From the records below, output exactly the lines starting at the line with "b. Describe any" and ending at the line with "b. Community Living Campbellford/Brighton", both of them included, but no pictures.

════════════════════

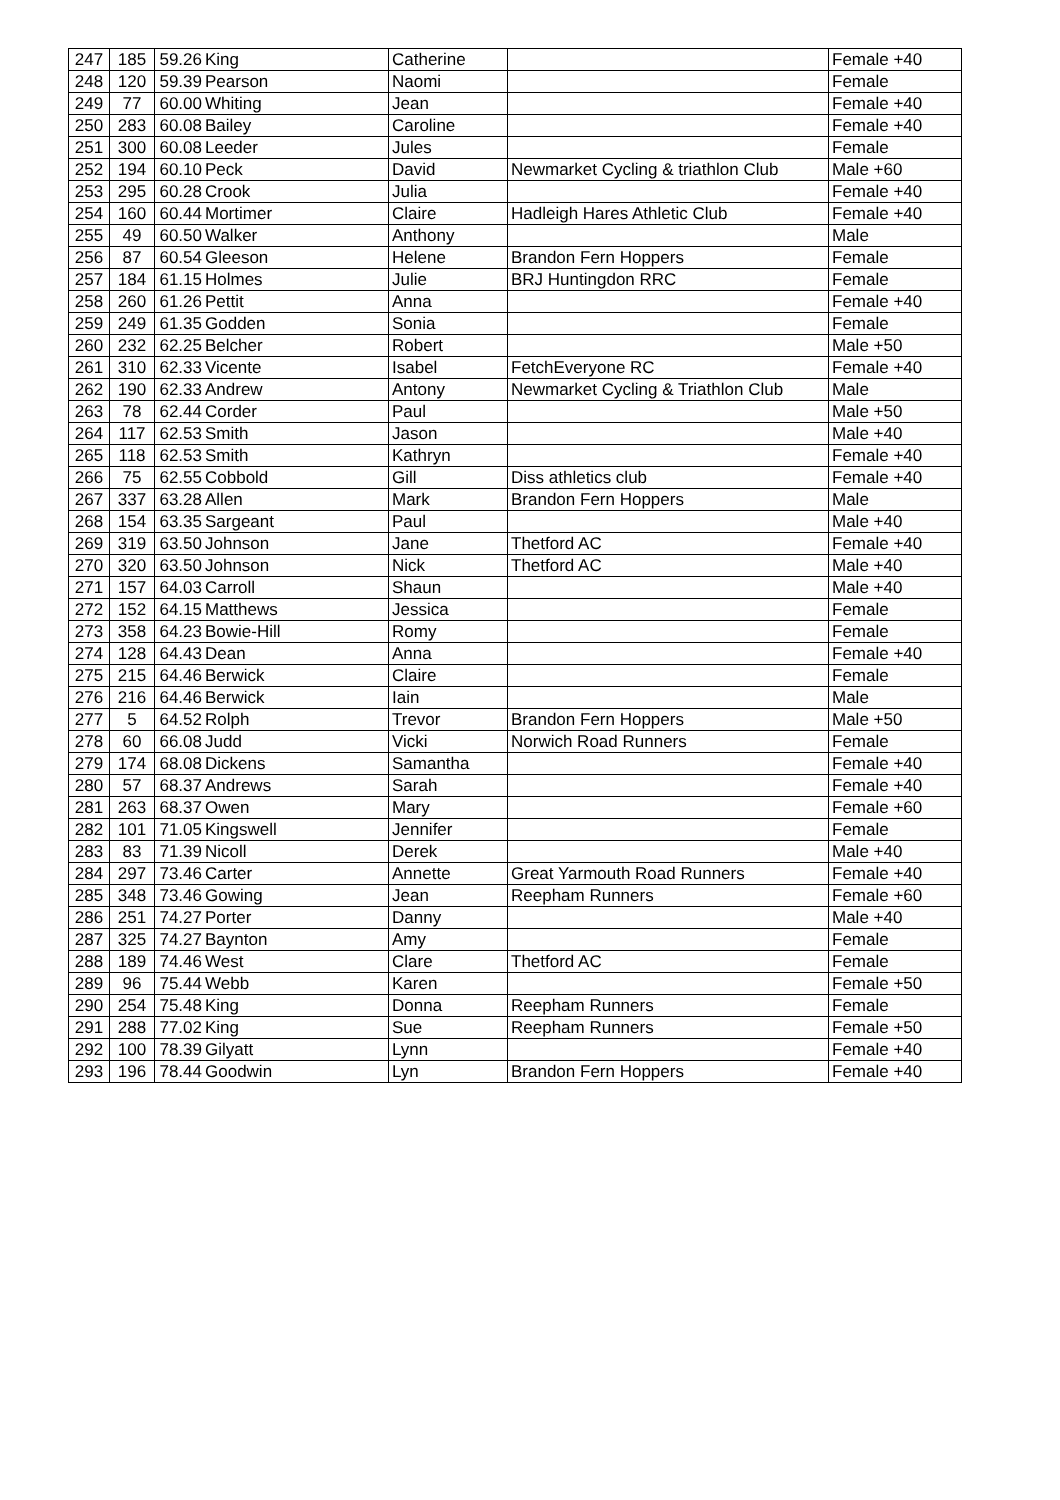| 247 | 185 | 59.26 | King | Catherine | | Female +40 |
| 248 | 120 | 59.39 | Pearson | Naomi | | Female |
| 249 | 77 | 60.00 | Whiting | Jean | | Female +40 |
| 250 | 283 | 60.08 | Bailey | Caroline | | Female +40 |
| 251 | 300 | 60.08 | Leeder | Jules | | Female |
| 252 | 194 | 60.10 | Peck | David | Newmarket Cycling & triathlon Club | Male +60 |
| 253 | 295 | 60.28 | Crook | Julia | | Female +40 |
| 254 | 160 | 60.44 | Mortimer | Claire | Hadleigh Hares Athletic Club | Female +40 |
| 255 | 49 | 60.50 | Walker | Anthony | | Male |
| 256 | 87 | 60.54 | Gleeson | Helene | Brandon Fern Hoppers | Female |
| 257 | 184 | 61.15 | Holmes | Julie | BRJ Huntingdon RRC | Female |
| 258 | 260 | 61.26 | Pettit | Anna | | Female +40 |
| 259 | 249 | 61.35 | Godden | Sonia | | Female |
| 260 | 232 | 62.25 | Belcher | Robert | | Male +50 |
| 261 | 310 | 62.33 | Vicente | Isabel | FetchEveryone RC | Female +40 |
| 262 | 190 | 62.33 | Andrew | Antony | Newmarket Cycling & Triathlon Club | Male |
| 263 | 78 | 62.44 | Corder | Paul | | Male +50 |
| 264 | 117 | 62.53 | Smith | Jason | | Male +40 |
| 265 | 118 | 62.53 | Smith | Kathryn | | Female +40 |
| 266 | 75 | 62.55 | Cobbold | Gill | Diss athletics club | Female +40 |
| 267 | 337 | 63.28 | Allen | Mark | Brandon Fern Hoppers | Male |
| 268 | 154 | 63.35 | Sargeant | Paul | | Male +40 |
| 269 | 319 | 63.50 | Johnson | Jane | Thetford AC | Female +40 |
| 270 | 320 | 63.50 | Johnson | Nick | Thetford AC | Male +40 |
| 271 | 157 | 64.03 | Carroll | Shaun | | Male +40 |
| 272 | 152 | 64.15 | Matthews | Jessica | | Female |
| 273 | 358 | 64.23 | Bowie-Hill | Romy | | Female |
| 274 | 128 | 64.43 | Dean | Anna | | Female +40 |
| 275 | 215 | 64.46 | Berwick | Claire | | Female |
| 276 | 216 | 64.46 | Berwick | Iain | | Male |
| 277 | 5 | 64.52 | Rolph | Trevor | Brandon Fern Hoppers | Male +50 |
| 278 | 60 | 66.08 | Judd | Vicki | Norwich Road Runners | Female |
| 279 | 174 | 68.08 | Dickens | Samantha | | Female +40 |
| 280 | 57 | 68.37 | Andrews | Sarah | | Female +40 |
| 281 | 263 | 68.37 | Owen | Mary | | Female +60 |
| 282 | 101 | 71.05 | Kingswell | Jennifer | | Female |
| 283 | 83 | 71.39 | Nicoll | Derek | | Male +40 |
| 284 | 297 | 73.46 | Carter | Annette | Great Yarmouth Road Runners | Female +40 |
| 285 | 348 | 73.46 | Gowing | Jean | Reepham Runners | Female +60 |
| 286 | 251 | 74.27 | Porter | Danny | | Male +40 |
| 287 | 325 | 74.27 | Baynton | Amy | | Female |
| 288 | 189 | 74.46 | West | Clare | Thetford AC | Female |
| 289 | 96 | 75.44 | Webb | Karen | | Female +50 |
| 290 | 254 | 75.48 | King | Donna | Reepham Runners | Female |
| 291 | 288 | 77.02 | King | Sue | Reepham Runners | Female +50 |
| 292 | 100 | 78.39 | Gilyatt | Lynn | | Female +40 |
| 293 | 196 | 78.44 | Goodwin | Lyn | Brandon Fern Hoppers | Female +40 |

════════════════════

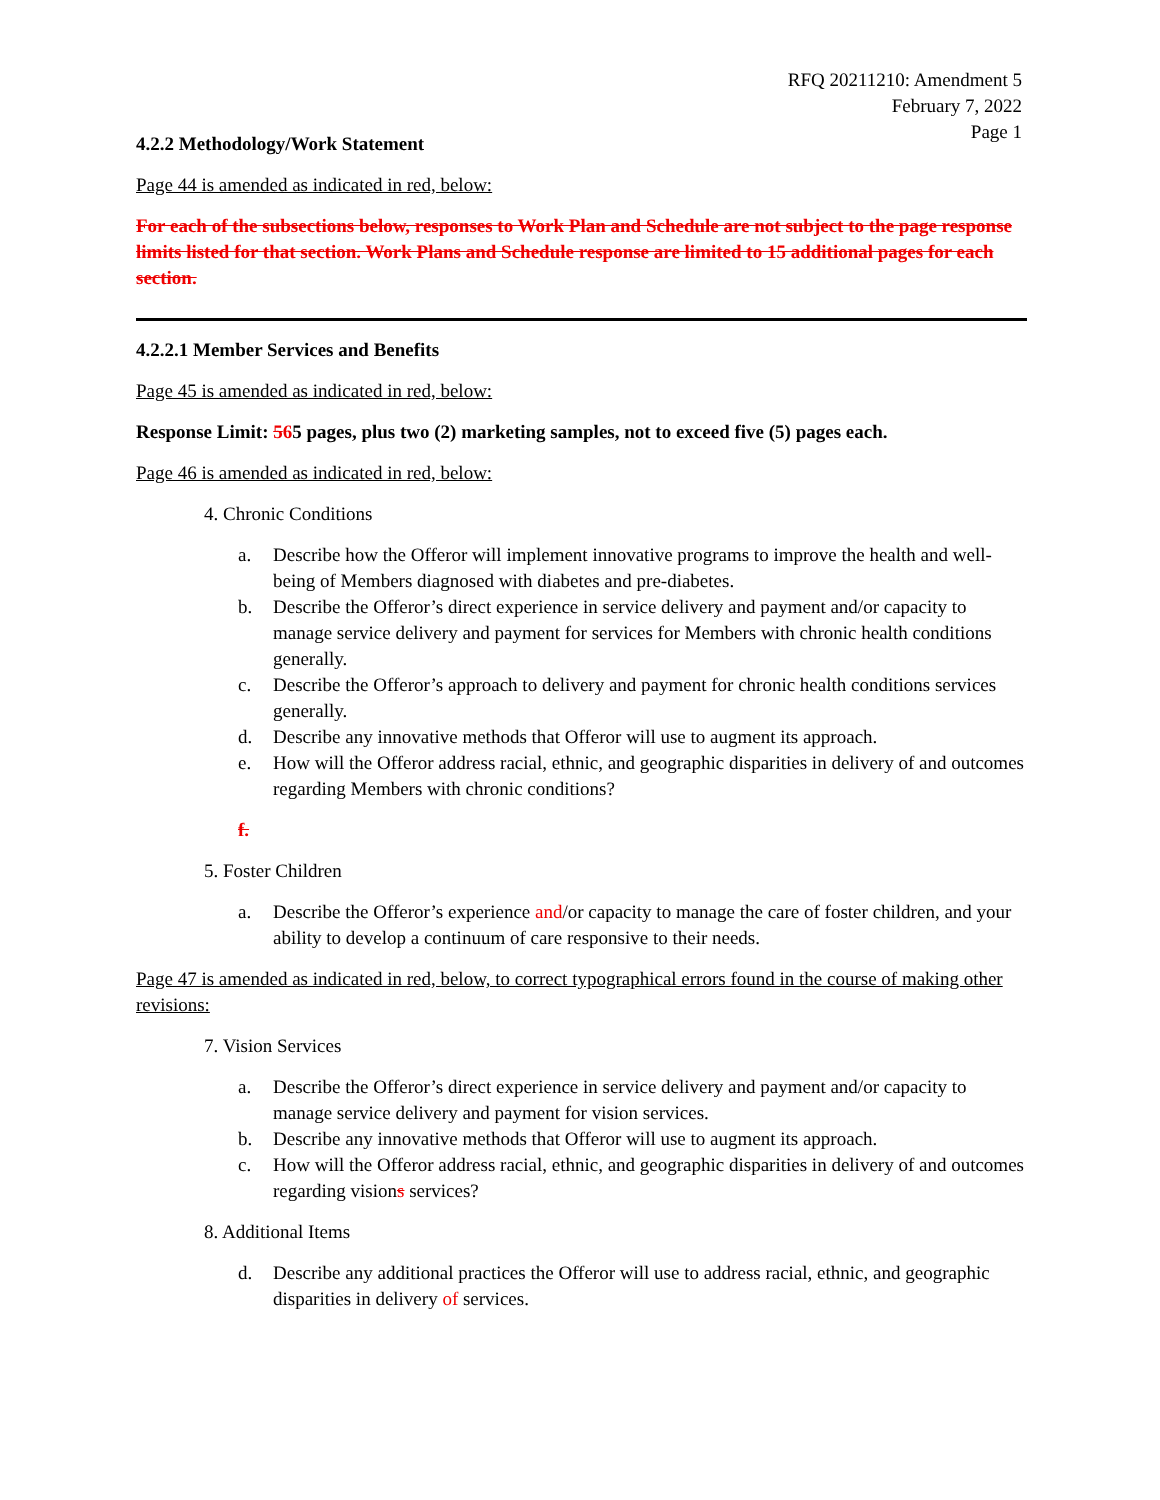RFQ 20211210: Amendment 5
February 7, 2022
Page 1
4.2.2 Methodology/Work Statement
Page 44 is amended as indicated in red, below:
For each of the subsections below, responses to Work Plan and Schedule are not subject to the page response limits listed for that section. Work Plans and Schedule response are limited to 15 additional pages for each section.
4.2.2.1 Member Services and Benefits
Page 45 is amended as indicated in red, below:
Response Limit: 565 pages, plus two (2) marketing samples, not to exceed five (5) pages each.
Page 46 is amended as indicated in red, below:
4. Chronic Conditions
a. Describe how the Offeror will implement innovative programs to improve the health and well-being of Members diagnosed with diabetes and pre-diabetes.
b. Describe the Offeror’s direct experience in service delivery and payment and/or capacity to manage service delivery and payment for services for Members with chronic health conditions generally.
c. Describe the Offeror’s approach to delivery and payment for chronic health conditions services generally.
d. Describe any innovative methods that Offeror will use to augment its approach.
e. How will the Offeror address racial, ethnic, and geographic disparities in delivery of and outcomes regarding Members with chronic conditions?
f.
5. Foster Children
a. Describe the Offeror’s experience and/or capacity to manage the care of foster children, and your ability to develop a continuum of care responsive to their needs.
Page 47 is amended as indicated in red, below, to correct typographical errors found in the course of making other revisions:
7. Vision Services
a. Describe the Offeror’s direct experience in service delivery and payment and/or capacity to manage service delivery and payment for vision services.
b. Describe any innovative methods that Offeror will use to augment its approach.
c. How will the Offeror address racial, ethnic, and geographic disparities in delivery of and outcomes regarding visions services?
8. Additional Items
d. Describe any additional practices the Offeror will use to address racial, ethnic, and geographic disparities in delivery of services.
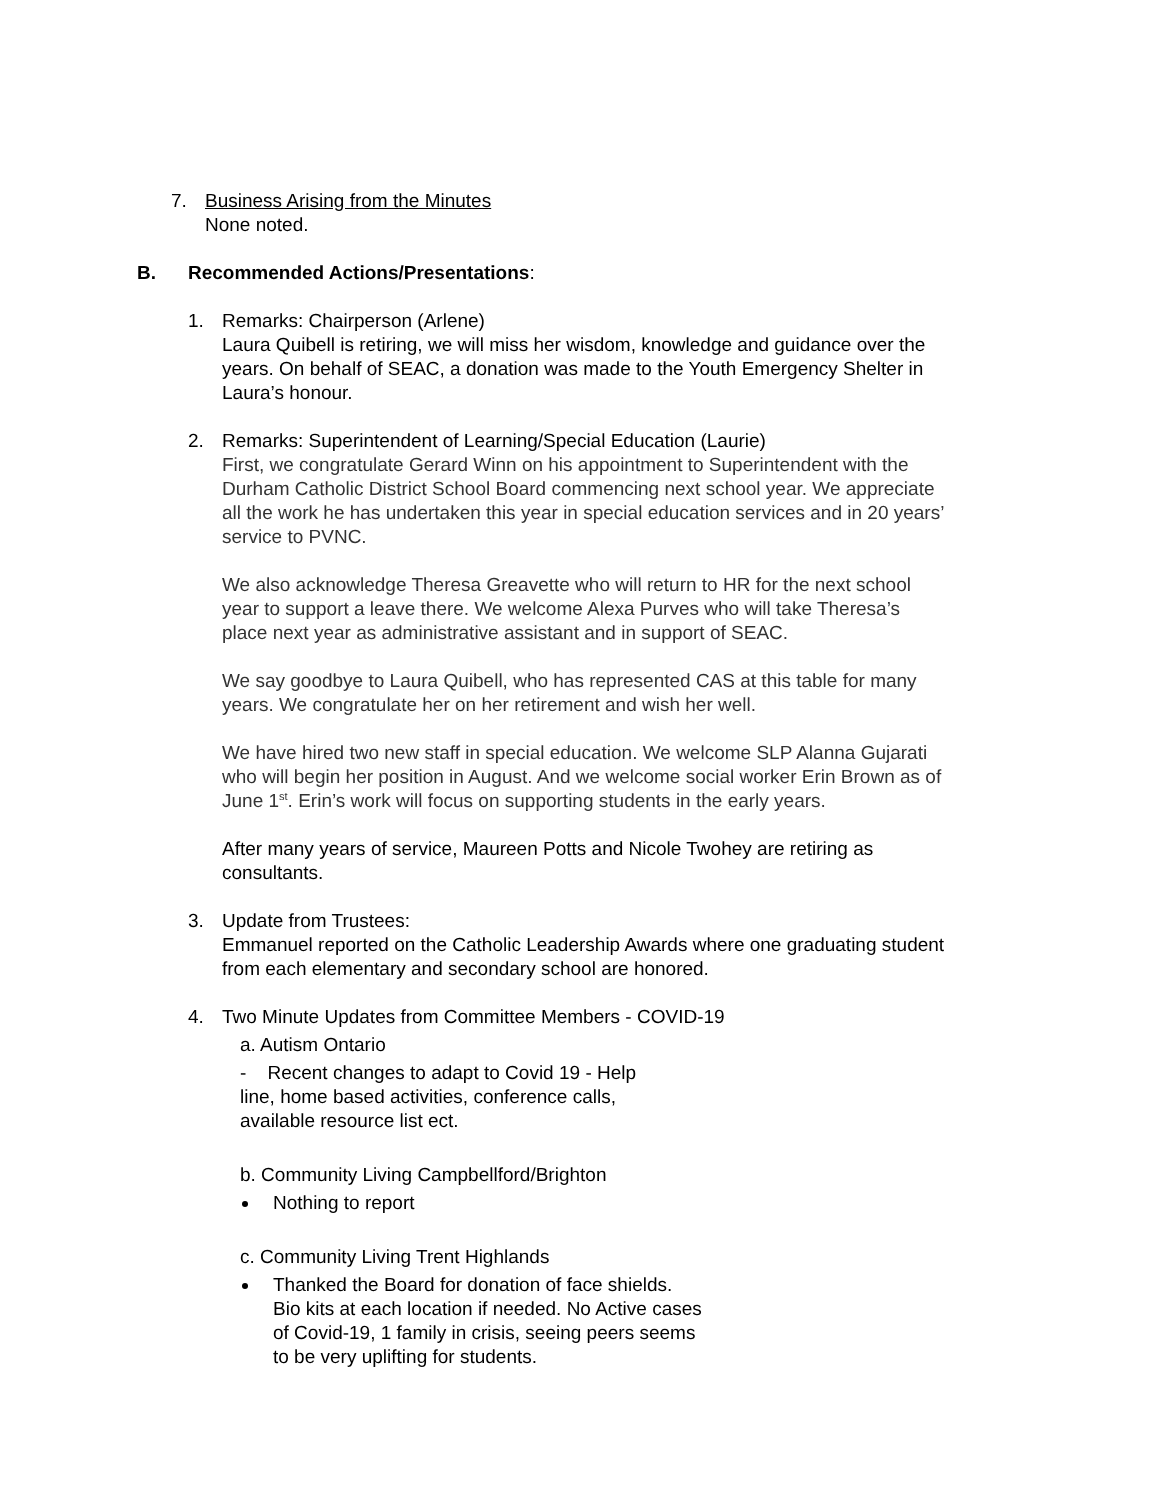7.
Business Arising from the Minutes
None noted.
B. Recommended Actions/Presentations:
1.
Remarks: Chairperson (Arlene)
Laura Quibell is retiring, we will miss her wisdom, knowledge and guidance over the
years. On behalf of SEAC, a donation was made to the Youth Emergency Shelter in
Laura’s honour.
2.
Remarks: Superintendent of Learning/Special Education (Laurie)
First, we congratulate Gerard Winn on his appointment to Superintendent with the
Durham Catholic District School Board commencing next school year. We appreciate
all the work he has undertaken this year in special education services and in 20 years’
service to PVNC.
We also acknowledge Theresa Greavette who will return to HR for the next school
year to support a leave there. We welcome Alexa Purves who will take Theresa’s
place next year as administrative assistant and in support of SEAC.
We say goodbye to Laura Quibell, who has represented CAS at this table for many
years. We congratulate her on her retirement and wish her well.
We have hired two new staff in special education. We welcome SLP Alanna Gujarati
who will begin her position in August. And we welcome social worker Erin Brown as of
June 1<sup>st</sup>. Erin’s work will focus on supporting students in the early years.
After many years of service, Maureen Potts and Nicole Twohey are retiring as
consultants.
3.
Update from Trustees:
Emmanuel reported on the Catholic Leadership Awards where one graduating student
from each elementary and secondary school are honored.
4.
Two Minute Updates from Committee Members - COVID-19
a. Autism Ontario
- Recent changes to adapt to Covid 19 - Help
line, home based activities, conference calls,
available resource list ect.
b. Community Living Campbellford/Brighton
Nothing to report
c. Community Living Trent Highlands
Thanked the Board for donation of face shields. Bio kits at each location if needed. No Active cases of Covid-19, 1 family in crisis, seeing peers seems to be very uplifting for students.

════════════════════

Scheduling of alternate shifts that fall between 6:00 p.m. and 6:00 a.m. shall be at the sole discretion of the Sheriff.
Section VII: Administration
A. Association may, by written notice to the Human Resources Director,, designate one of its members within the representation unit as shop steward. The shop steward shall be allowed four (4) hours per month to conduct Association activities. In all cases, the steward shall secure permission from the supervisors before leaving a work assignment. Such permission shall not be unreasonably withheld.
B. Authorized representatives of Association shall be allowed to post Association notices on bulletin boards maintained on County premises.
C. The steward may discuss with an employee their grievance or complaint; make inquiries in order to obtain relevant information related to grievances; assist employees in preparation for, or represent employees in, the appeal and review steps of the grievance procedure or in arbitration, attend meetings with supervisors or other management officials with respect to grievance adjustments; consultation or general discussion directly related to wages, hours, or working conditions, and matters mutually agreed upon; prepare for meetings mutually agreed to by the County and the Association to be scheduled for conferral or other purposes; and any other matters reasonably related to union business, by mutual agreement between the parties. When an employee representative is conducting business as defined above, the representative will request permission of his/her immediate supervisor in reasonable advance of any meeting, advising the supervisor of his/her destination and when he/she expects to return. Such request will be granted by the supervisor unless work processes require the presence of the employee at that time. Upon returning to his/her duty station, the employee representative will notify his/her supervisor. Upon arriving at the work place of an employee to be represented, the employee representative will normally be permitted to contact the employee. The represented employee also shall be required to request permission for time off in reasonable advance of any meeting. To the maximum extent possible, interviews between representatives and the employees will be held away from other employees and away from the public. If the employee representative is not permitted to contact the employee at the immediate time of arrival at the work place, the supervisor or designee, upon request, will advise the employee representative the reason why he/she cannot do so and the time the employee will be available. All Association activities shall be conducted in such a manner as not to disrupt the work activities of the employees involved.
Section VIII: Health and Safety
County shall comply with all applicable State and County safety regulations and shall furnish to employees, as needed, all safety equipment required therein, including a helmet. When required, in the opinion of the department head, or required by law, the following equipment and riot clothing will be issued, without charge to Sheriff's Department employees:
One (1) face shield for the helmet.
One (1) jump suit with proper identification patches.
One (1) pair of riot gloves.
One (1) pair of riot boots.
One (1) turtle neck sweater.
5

════════════════════

* Response
b. Describe any innovative methods that Offeror will use to augment its approach.
c. How will the Offeror address racial, ethnic, and geographic disparities in delivery of and outcomes regarding visions services?
8. Additional Items
d. Describe any additional practices the Offeror will use to address racial, ethnic, and geographic disparities in delivery of services.
7.
Business Arising from the Minutes
None noted.
B. Recommended Actions/Presentations:
1.
Remarks: Chairperson (Arlene)
Laura Quibell is retiring, we will miss her wisdom, knowledge and guidance over the
years. On behalf of SEAC, a donation was made to the Youth Emergency Shelter in
Laura’s honour.
2.
Remarks: Superintendent of Learning/Special Education (Laurie)
First, we congratulate Gerard Winn on his appointment to Superintendent with the
Durham Catholic District School Board commencing next school year. We appreciate
all the work he has undertaken this year in special education services and in 20 years’
service to PVNC.
We also acknowledge Theresa Greavette who will return to HR for the next school
year to support a leave there. We welcome Alexa Purves who will take Theresa’s
place next year as administrative assistant and in support of SEAC.
We say goodbye to Laura Quibell, who has represented CAS at this table for many
years. We congratulate her on her retirement and wish her well.
We have hired two new staff in special education. We welcome SLP Alanna Gujarati
who will begin her position in August. And we welcome social worker Erin Brown as of
June 1<sup>st</sup>. Erin’s work will focus on supporting students in the early years.
After many years of service, Maureen Potts and Nicole Twohey are retiring as
consultants.
3.
Update from Trustees:
Emmanuel reported on the Catholic Leadership Awards where one graduating student
from each elementary and secondary school are honored.
4.
Two Minute Updates from Committee Members - COVID-19
a. Autism Ontario
- Recent changes to adapt to Covid 19 - Help
line, home based activities, conference calls,
available resource list ect.
b. Community Living Campbellford/Brighton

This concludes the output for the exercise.